_TEXT SHOWN_
NFL Draft 2023 Scouting Report: RB Bijan Robinson, Texas

*Our RB grades can and will change as more information comes in from Pro Day workouts, leaked Wonderlic test results, etc. We will update ratings as new info becomes available.

*We use the term "Power RB" to separate physically bigger, more between-the-tackles–capable RBs from our "Speed RBs" group. "Speed RBs" are physically smaller, but much faster/quicker, and less likely to flourish between the tackles.

 

I don't get it.

I've watched Robinson's tape three different sessions/times now…and I still don't see what everyone else is seeing.

_PROBLEM 1_
Translate this sentence from the Bijan Robinson scouting report into Spanish: "We will update ratings as new info becomes available."
_PROBLEM 2_
Continue the Bijan Robinson scouting report, picking up after its last sentence.

_INFORMATION SUPPLIED_

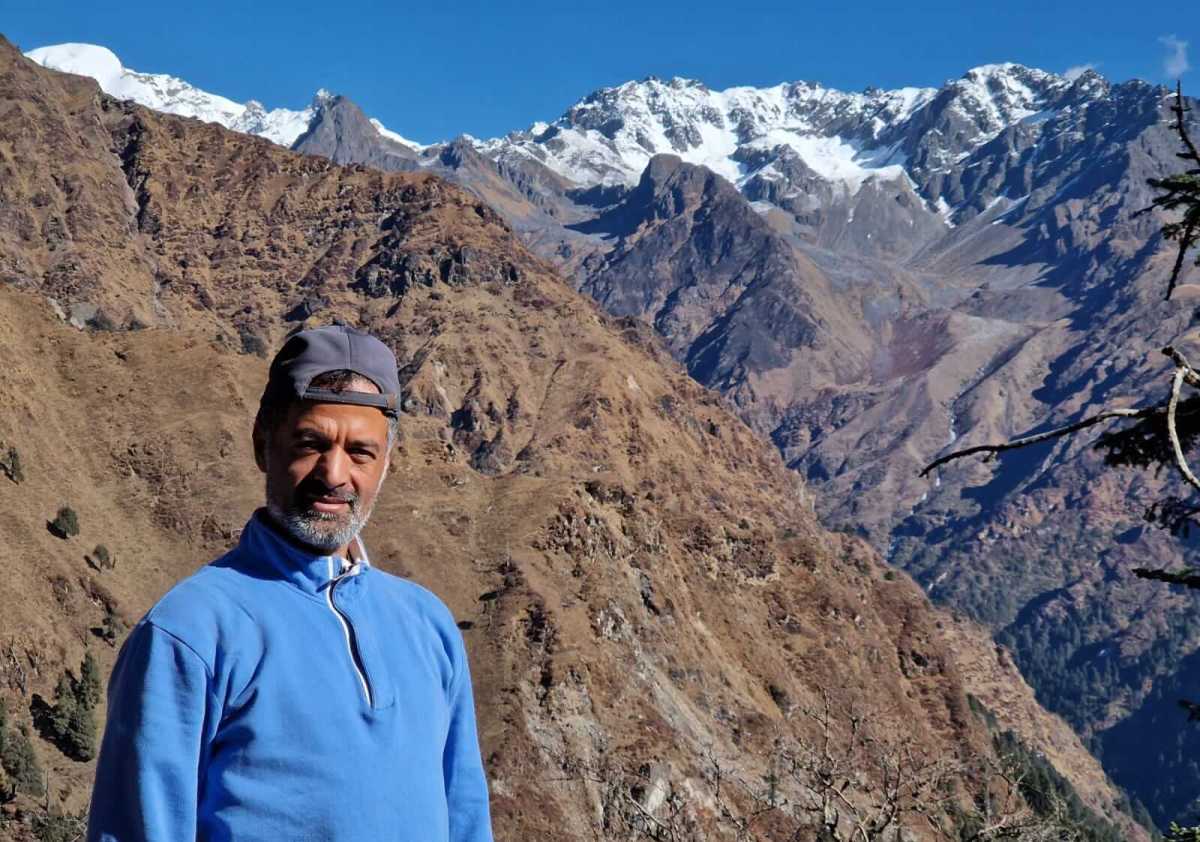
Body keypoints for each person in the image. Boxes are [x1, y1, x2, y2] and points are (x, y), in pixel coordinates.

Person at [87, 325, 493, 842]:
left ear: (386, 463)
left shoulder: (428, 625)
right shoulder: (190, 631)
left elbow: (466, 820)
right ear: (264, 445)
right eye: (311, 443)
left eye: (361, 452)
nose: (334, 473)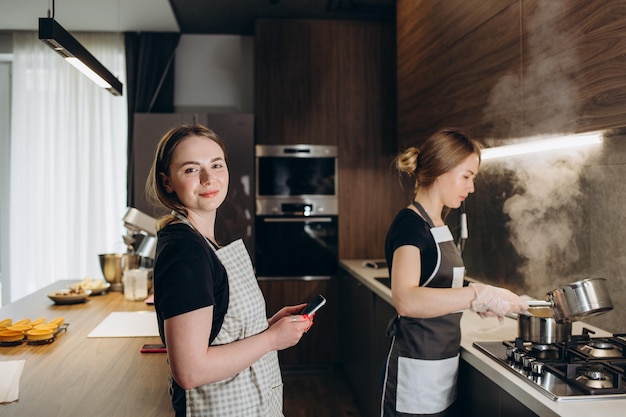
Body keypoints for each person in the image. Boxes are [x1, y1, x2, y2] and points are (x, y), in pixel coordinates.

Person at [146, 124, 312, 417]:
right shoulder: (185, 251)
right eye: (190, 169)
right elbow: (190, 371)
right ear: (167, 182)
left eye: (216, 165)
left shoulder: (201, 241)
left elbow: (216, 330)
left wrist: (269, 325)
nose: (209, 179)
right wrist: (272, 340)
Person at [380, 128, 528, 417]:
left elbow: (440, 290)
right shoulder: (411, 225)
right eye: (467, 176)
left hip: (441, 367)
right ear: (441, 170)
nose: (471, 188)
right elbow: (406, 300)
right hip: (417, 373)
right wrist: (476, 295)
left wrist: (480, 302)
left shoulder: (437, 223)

_WRITTEN ANSWER 1_
Actualizaremos las calificaciones a medida que haya nueva información disponible.

_WRITTEN ANSWER 2_
Robinson is the #1 rated RB in the class, universally…I can't find a dissenter on that. But even more shocking, to me, is seeing Robinson in some mock drafts as a top 10 overall pick. With that kind of love/hype, I expected to turn on the tape and see 'it' right away…it should be obvious. Only, every time I watch him…I wonder, 'Do I have the right tape…is this the right Robinson?'

I'm not saying he's a bust prospect…but he cannot be the best RB in this class. I'm not even sure he's the best NFL-style runner/RB prospect on his own team…for 2023, in this very draft – on tape, his stablemate Roschon Johnson looks like I expect Robinson to look.

Now, some/all football analysts and pro scouts in my industry will clutch their pearls at this less-than-fawning Bijan scouting 'take'. How dare you claim this…! You must be stupid…You must be trying to get a rise out of people…You must be some stat nerd contrarian.

I could rattle off my scouting credentials on running backs, but frankly, they're so good it makes me sound like a braggart. It's not about that. But just to compare mine to the mainstream consensus, let me use the past three drafts as an example…

In 2021, you fine folks in the football analyst world told us Najee Harris was an unquestionably elite NFL RB prospect. Have you watched the NFL the past two seasons? Have seen any Steelers games?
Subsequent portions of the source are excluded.